La notte del 13 agosto 1980 ero di guardia come anestesista-rianimatore presso l’ospedale San Giovanni Evangelista di Tivoli (Roma). Allora la guardia notturna era coperta da un unico medico sia per il reparto di Rianimazione che per la sala operatoria, con un reperibile fuori, pronto a raddoppiare per ogni necessità. Tra le 23.00 e le 23.30, dopo la visita serale ai malati di Rianimazione, ero andato a prendere un caffè con i colleghi infermieri della sala operatoria.
Ci affacciammo tutti e tre, la ferrista, l’infermiere di sala e io alla finestra posta alla fine del corridoio del reparto operatorio che dava sul piazzale dell’ospedale. L’ausiliario ascoltava musica da una radio a transistor poco distante.
Mentre si parlava del più e del meno, in sottofondo, il suono di una sirena di ambulanza incominciò a farsi strada nelle nostre teste.
Meccanicamente, la ferrista si fece indietro e si avviò nella sala di chirurgia d’urgenza. L’infermiere scosse l’ausiliario che andò a chiamare l’ascensore. Io entrai in sala per verificare che il respiratore, la monitorizzazione, i farmaci per l’anestesia e i fluidi fossero tutti disponibili. Saliva per i tornanti della statale Tiburtina verso Tivoli, e il suono era sempre più intenso.
La ferrista, l’infermiere di sala e io ci guardammo.
Capimmo, non so sulla base di che cosa, che era per noi, ma anche che non sarebbe stato semplice. Come da regola, l’ausiliario scese in Pronto Soccorso per la prima occhiata. Confermò al telefono che era per noi. E nemmeno una roba semplice. Salirono in ascensore i ginecologi, il medico del Pronto e la barella con sopra una ragazzina di 15 anni si e no.
Sul lenzuolo davanti alle cosce una pozza di sangue. Lei pallida respirava a fatica. Gli occhi sbarrati. Sudata fradicia.
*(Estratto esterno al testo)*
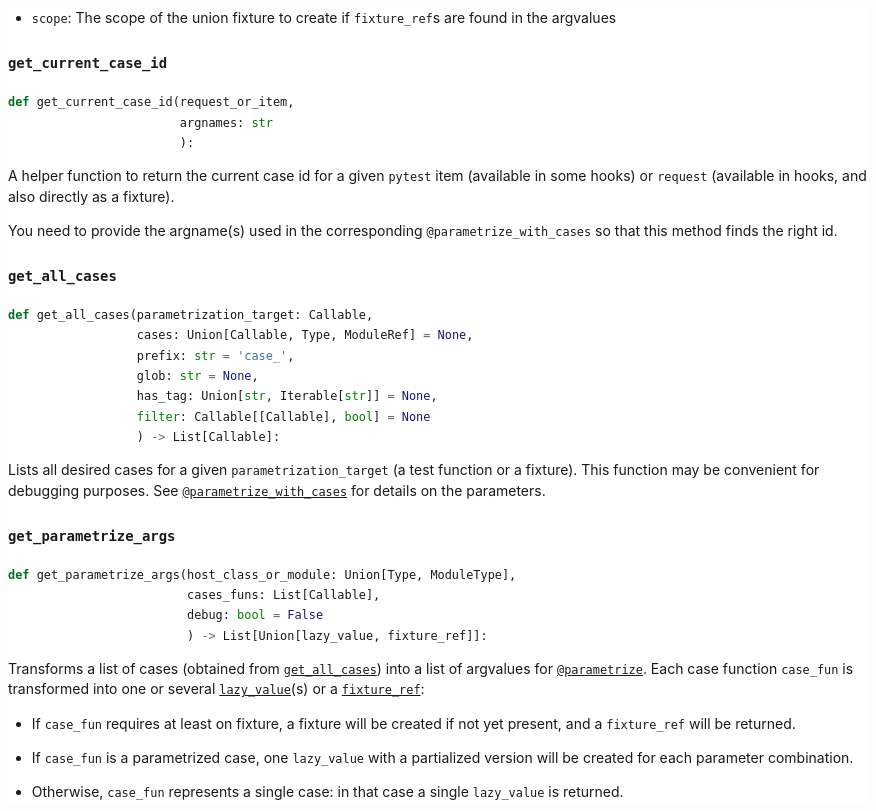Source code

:  - `scope`: The scope of the union fixture to create if `fixture_ref`s are found in the argvalues


### `get_current_case_id`

```python
def get_current_case_id(request_or_item, 
                        argnames: str
                        ):
```

A helper function to return the current case id for a given `pytest` item (available in some hooks) or `request` 
(available in hooks, and also directly as a fixture).

You need to provide the argname(s) used in the corresponding `@parametrize_with_cases` so that this method finds
the right id.

### `get_all_cases`

```python
def get_all_cases(parametrization_target: Callable,
                  cases: Union[Callable, Type, ModuleRef] = None,
                  prefix: str = 'case_',
                  glob: str = None,
                  has_tag: Union[str, Iterable[str]] = None,
                  filter: Callable[[Callable], bool] = None
                  ) -> List[Callable]:
```

Lists all desired cases for a given `parametrization_target` (a test function or a fixture). This function may be convenient for debugging purposes. See [`@parametrize_with_cases`](#parametrize_with_cases) for details on the parameters.


### `get_parametrize_args`

```python
def get_parametrize_args(host_class_or_module: Union[Type, ModuleType],
                         cases_funs: List[Callable],
                         debug: bool = False
                         ) -> List[Union[lazy_value, fixture_ref]]:
```

Transforms a list of cases (obtained from [`get_all_cases`](#get_all_cases)) into a list of argvalues for [`@parametrize`](#parametrize). Each case function `case_fun` is transformed into one or several [`lazy_value`](#lazy_value)(s) or a [`fixture_ref`](#fixture_ref):

 - If `case_fun` requires at least on fixture, a fixture will be created if not yet present, and a `fixture_ref` will be returned.

 - If `case_fun` is a parametrized case, one `lazy_value` with a partialized version will be created for each parameter combination.

 - Otherwise, `case_fun` represents a single case: in that case a single `lazy_value` is returned.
Quando fummo in grado di iniziare la pressione arteriosa sistolica era di 60 mmHg e la frequenza cardiaca di 160 bpm.
La mettemmo sul tavolo operatorio direttamente col lenzuolo della barella.
Tra le gambe un mucchio di anse intestinali.
Aprendo l’addome fu chiaro che l’utero era stato sfondato durante una manovra di raschiamento per interrompere una gravidanza e invece del feto quello che era stato tirato via era l’intestino.
Morì dopo una settimana di alterne vicende legate a uno shock settico.
Per inciso era una Rom.
Io sono diventato non obiettore così. Io non ho avuto modo di fare equilibrismi intellettuali. Ho dovuto scegliere se stare dalla parte del Sistema Sanitario Nazionale o della mia coscienza che, detto tra noi, all’epoca nemmeno se l’era posto il problema.
Ho scelto. Sono diventato abortista. Anestesista abortista. Ospedaliero. Dopo non è stato facile. E c’è stato un momento in cui ho dubitato della mia scelta. Come al solito ci si sente un po’ male quando troppo è troppo.
Poi le statistiche dicono oggi che il tasso di abortività nel nostro Paese si è ridotto significativamente. Sono contento perché se io e tutti quelli che come me hanno continuato in quegli anni non avessero tenuto duro, quel tasso di abortività sarebbe rimasto confinato ai tavoli da cucina delle mammane. Anche a questo abbiamo posto rimedio. Non abbiamo completamente risolto. No. Ma quella roba che ho visto io la notte del 13 agosto del 1980 oggi mi piace credere che nessun medico la veda più.
Questo è ciò che conta per me.
Io ho scelto di fare il medico.
Questo post è già stato pubblicato sul blog nottidiguardia.it in data 8 marzo 2017. https://nottidiguardia.it/author/folfox4/
Un testo di una semplicità sconvolgente, asciutto e molto commovente: grazie dottor Gristina, come donna, come socia da anni della Consulta di Bioetica, come cittadina. Dovremmo moltiplicare testimonianze di questo genere, arrivano dritte al cuore senza perifrasi né infingimenti; ma significano anche che le battaglie non sono mai vinte una volta per tutte e che le conquiste vanno difese dovunque sia possibile, con forza d’animo e determinazione.